Il futuro che ci stanno predisponendo ci accoglierà così in una dimensione in cui all’apparenza la tecnologia superinnovativa applicata si mostrerà al nostro servizio, supplirà automaticamente alle incombenze quotidiane e sarà rispettosa dei parametri ecologici.
In realtà noi saremo al suo servizio e super controllati dal nuovo orwelliano “grande fratello tecnologico”, il quale avrà la capacità di programmarci la vita e di controllare che seguiamo “felicemente” il “meraviglioso” percorso che ci predispone.
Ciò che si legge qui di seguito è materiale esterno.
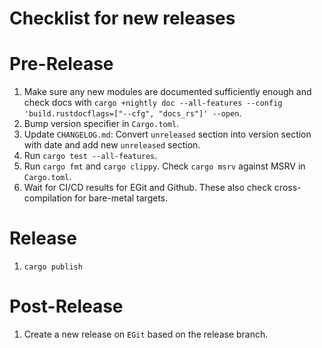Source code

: Checklist for new releases
=======

# Pre-Release

1. Make sure any new modules are documented sufficiently enough and check docs with
   `cargo +nightly doc --all-features --config 'build.rustdocflags=["--cfg", "docs_rs"]' --open`.
2. Bump version specifier in `Cargo.toml`.
3. Update `CHANGELOG.md`: Convert `unreleased` section into version section with date and add new
   `unreleased` section.
4. Run `cargo test --all-features`.
5. Run `cargo fmt` and `cargo clippy`. Check `cargo msrv` against MSRV in `Cargo.toml`.
6. Wait for CI/CD results for EGit and Github. These also check cross-compilation for bare-metal
   targets.

# Release

1. `cargo publish`

# Post-Release

1. Create a new release on `EGit` based on the release branch.
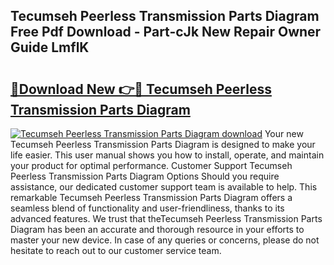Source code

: ## Tecumseh Peerless Transmission Parts Diagram Free Pdf Download - Part-cJk New Repair Owner Guide LmflK

# <h2><a href="http://dfjqgfj.blite.top/?on=Tecumseh+Peerless+Transmission+Parts+Diagram">🔗Download New 👉🔴 Tecumseh Peerless Transmission Parts Diagram</a></h2>

[![Tecumseh Peerless Transmission Parts Diagram download](https://i.imgur.com/lujVjoI.png)](http://dfjqgfj.blite.top/?on=Tecumseh+Peerless+Transmission+Parts+Diagram)
Your new Tecumseh Peerless Transmission Parts Diagram is designed to make your life easier. This user manual shows you how to install, operate, and maintain your product for optimal performance. Customer Support Tecumseh Peerless Transmission Parts Diagram Options Should you require assistance, our dedicated customer support team is available to help. This remarkable Tecumseh Peerless Transmission Parts Diagram offers a seamless blend of functionality and user-friendliness, thanks to its advanced features. We trust that theTecumseh Peerless Transmission Parts Diagram has been an accurate and thorough resource in your efforts to master your new device. In case of any queries or concerns, please do not hesitate to reach out to our customer service team.
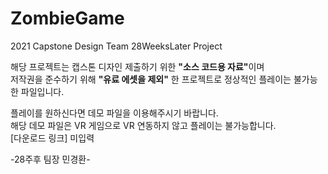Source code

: # ZombieGame
2021 Capstone Design Team 28WeeksLater Project 

해당 프로젝트는 캡스톤 디자인 제출하기 위한 <strong>"소스 코드용 자료"</strong>이며<br>
저작권을 준수하기 위해 <strong>"유료 에셋을 제외"</strong> 한 프로젝트로 정상적인 플레이는 불가능한 파일입니다.<br>

플레이를 원하신다면 데모 파일을 이용해주시기 바랍니다.<br>
해당 데모 파일은 VR 게임으로 VR 연동하지 않고 플레이는 불가능합니다.<br>
[다운로드 링크] 미입력<br>

-28주후 팀장 민경환-
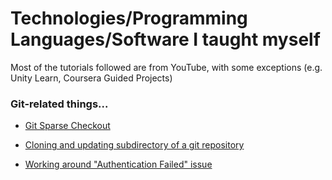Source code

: # Technologies/Programming Languages/Software I taught myself

Most of the tutorials followed are from YouTube, with some exceptions (e.g. Unity Learn, Coursera Guided Projects)

### Git-related things...

- [Git Sparse Checkout](https://git-scm.com/docs/git-sparse-checkout/en)

- [Cloning and updating subdirectory of a git repository](https://stackoverflow.com/questions/600079/how-do-i-clone-a-subdirectory-only-of-a-git-repository)

- [Working around "Authentication Failed" issue](https://stackoverflow.com/questions/17659206/git-push-results-in-authentication-failed)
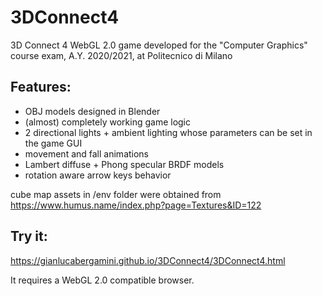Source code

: # 3DConnect4
3D Connect 4 WebGL 2.0 game developed for the "Computer Graphics" course exam, A.Y. 2020/2021, at Politecnico di Milano

## Features:

- OBJ models designed in Blender
- (almost) completely working game logic
- 2 directional lights + ambient lighting whose parameters can be set in the game GUI
- movement and fall animations
- Lambert diffuse + Phong specular BRDF models
- rotation aware arrow keys behavior

cube map assets in /env folder were obtained from https://www.humus.name/index.php?page=Textures&ID=122 

## Try it:

https://gianlucabergamini.github.io/3DConnect4/3DConnect4.html

It requires a WebGL 2.0 compatible browser.
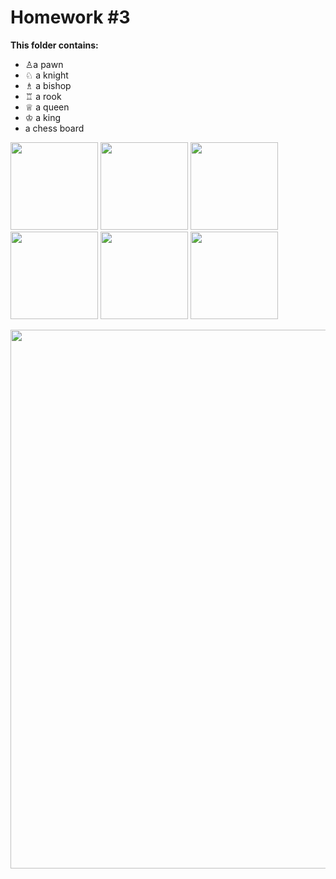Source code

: # Homework #3
**This folder contains:**
  
- ♙a pawn
- ♘ a knight
- ♗ a bishop
- ♖ a rook
- ♕ a queen
- ♔ a king
- a chess board  
  
<img src="https://user-images.githubusercontent.com/76184859/111185136-587e1000-85ba-11eb-9dff-acfd5d7296d2.png" width="140"/> <img src="https://user-images.githubusercontent.com/76184859/111185138-5916a680-85ba-11eb-9434-d482be048804.png" width="140"/> <img src="https://user-images.githubusercontent.com/76184859/111185141-5916a680-85ba-11eb-9db9-ebc60c3d5f9a.png" width="140"/> <img src="https://user-images.githubusercontent.com/76184859/111185143-5916a680-85ba-11eb-868b-cf10c6ae6fd5.png" width="140"/> <img src="https://user-images.githubusercontent.com/76184859/111185144-59af3d00-85ba-11eb-85fb-3f0feebb1e12.png" width="140"/> <img src="https://user-images.githubusercontent.com/76184859/111185132-57e57980-85ba-11eb-8957-058e3ebcdb76.png" width="140"/>

<img src="https://user-images.githubusercontent.com/76184859/111187504-b90e4c80-85bc-11eb-9e94-78fb131025b7.png" width="862"/>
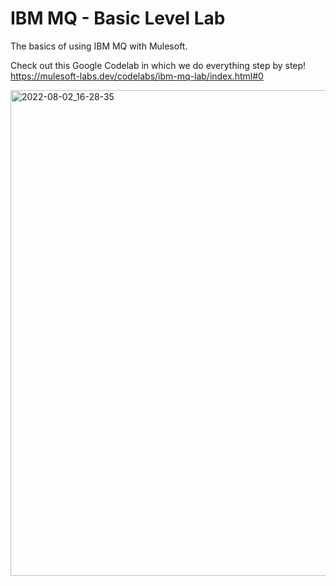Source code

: # IBM MQ - Basic Level Lab

The basics of using IBM MQ with Mulesoft.

Check out this Google Codelab in which we do everything step by step! 
https://mulesoft-labs.dev/codelabs/ibm-mq-lab/index.html#0

<img width="777" alt="2022-08-02_16-28-35" src="https://user-images.githubusercontent.com/83670713/182457655-c94db1ec-9016-4817-9881-d35d8e248b9f.png">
La vera capacità di scelta, individuale e collettiva, che aveva forgiato le visioni illuministe che ponevano con forza il problema della libertà, tenderà a scomparire, per essere sostituita da possibilità di scelte pre/programmate e realizzabili in percorsi pre/disposti.
È un po’ come l’autonomia della pedagogia del potere sempre più in vigore nelle scuole istituzionali, una specie di “libertà vigilata” che tende a indirizzare per imparare a muoversi apparentemente nel modo più autonomo possibile, all’interno però di regole già date, cui non si può trasgredire e su cui non si può intervenire.
 Songdo, la “città intelligente” del futuro più prossimo che, nelle intenzioni di chi l’ha pensata e la sta attuando, spianerà le future prossime intelligenze “post/umane” che vi abiteranno, annullandone le capacità di autonomia e libertà di scelta, per interconnetterle a super server ipertecnologici in grado di programmare la vita di tutti con dolcezza e tecno/gradevolezza.